* DATA SHOWN:
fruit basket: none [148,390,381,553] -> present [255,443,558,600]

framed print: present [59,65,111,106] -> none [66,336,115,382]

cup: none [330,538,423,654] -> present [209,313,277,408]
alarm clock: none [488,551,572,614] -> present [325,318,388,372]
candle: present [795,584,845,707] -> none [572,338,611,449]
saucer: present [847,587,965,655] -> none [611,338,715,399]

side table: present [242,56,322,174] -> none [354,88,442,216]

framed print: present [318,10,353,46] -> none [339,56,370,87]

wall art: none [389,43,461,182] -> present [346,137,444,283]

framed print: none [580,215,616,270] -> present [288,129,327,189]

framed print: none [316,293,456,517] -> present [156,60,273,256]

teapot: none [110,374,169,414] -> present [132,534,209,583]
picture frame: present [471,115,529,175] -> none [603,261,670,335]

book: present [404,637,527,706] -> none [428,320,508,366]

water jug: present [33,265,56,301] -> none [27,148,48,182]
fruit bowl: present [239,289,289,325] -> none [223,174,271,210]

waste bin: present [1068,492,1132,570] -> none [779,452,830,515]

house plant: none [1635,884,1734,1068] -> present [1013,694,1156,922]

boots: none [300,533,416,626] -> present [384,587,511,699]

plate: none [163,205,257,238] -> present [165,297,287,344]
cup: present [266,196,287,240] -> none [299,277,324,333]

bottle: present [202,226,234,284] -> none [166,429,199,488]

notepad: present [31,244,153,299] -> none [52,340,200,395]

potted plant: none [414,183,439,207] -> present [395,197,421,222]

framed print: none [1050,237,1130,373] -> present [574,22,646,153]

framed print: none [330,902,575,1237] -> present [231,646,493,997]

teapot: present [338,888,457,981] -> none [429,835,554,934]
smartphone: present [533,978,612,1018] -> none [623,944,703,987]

* DIRECTIONS: Copy every entry exactly. Leave nothing out.

* TASK ANSWER:
fruit basket: none [148,390,381,553] -> present [255,443,558,600]

framed print: present [59,65,111,106] -> none [66,336,115,382]

cup: none [330,538,423,654] -> present [209,313,277,408]
alarm clock: none [488,551,572,614] -> present [325,318,388,372]
candle: present [795,584,845,707] -> none [572,338,611,449]
saucer: present [847,587,965,655] -> none [611,338,715,399]

side table: present [242,56,322,174] -> none [354,88,442,216]

framed print: present [318,10,353,46] -> none [339,56,370,87]

wall art: none [389,43,461,182] -> present [346,137,444,283]

framed print: none [580,215,616,270] -> present [288,129,327,189]

framed print: none [316,293,456,517] -> present [156,60,273,256]

teapot: none [110,374,169,414] -> present [132,534,209,583]
picture frame: present [471,115,529,175] -> none [603,261,670,335]

book: present [404,637,527,706] -> none [428,320,508,366]

water jug: present [33,265,56,301] -> none [27,148,48,182]
fruit bowl: present [239,289,289,325] -> none [223,174,271,210]

waste bin: present [1068,492,1132,570] -> none [779,452,830,515]

house plant: none [1635,884,1734,1068] -> present [1013,694,1156,922]

boots: none [300,533,416,626] -> present [384,587,511,699]

plate: none [163,205,257,238] -> present [165,297,287,344]
cup: present [266,196,287,240] -> none [299,277,324,333]

bottle: present [202,226,234,284] -> none [166,429,199,488]

notepad: present [31,244,153,299] -> none [52,340,200,395]

potted plant: none [414,183,439,207] -> present [395,197,421,222]

framed print: none [1050,237,1130,373] -> present [574,22,646,153]

framed print: none [330,902,575,1237] -> present [231,646,493,997]

teapot: present [338,888,457,981] -> none [429,835,554,934]
smartphone: present [533,978,612,1018] -> none [623,944,703,987]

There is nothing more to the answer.